Was passiert aber, wenn beispielsweise in der Schule die Leistung eines Kindes schlechter benotet wird, weil dieser Schüler aus einer sogenannten bildungsfernen Familie kommt? Was geschieht in diesem Moment? Das Leistungsprinzip wird aufgehoben und die Sippenhaft aktiviert. Mein Beispiel ist keineswegs theoretisch. Die viel zu vielen schlechten Lehrer (es gibt auch viele wunderbare!) sorgen dafür, dass die Praxis schlimmer wird als jede Theorie.

Ich habe aber auch einen Lösungsvorschlag: die Tests und Prüfungen anonymisieren und durch ein unabhängiges Gremium kontrollieren lassen. Ja, es kostet ein paar Groschen mehr. Aber weitsichtig gesehen lohnt es sich wirklich.

Bist du noch brav oder schon in der richtigen Kaste?


Das Leistungsprinzip wird nicht nur in der Schule für nichtig erklärt. Die erwachsene Welt verpasst den Arbeitnehmern Kopfnoten und beurteilt ihr Benehmen in den Arbeitszeugnissen. Das ist eine ziemlich verrückte Angelegenheit, weil sich jene Beurteilung zwischen den Zeilen versteckt und eine ganze Wissenschaft entstanden ist, um diesen Code zu deuten. Es geht hier nicht um die Leistung, sondern um die Disziplinierung. Entweder bist du brav oder unten durch. Die Leistung setzt dagegen einen Freiraum und selbständiges Denken voraus.

Darüber muss man sich allerdings keine Gedanken machen, wenn man zur richtigen Kaste gehört, der oberen natürlich. Ein neues Beispiel dafür liefert die Deutsche Bank, die ihren Managern riesige Boni bezahlt, obwohl das Unternehmen Verluste schreibt. Es gibt also viel Geld für eine Nicht-Leistung.

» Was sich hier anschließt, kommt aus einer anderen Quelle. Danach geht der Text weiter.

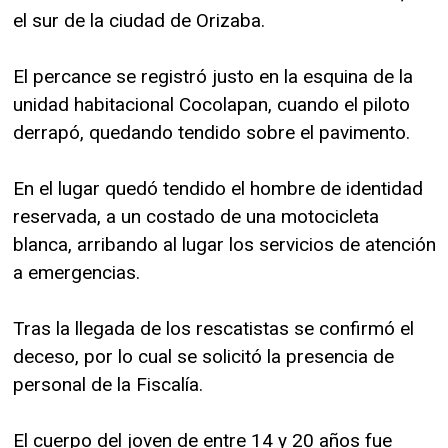
el sur de la ciudad de Orizaba.
El percance se registró justo en la esquina de la
unidad habitacional Cocolapan, cuando el piloto
derrapó, quedando tendido sobre el pavimento.
En el lugar quedó tendido el hombre de identidad
reservada, a un costado de una motocicleta
blanca, arribando al lugar los servicios de atención
a emergencias.
Tras la llegada de los rescatistas se confirmó el
deceso, por lo cual se solicitó la presencia de
personal de la Fiscalía.
El cuerpo del joven de entre 14 y 20 años fue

Nein, die Deutsche Bank ist in dieser Hinsicht nicht allein. Sie stellt sich nur doof an. In dieser oberen Kaste gelten überall die gleichen Regeln. Die Zugehörigkeit zählt. Geld ist Macht. Wieso soll man sich noch um die Leistung kümmern?

Ich hätte auch hier einen längst woanders erprobten Vorschlag: die Gehälter der Manager an die niedrigsten Löhne in der Firma koppeln. Wie schön dann die Löhne steigen würden! Ich gehe jede Wette ein.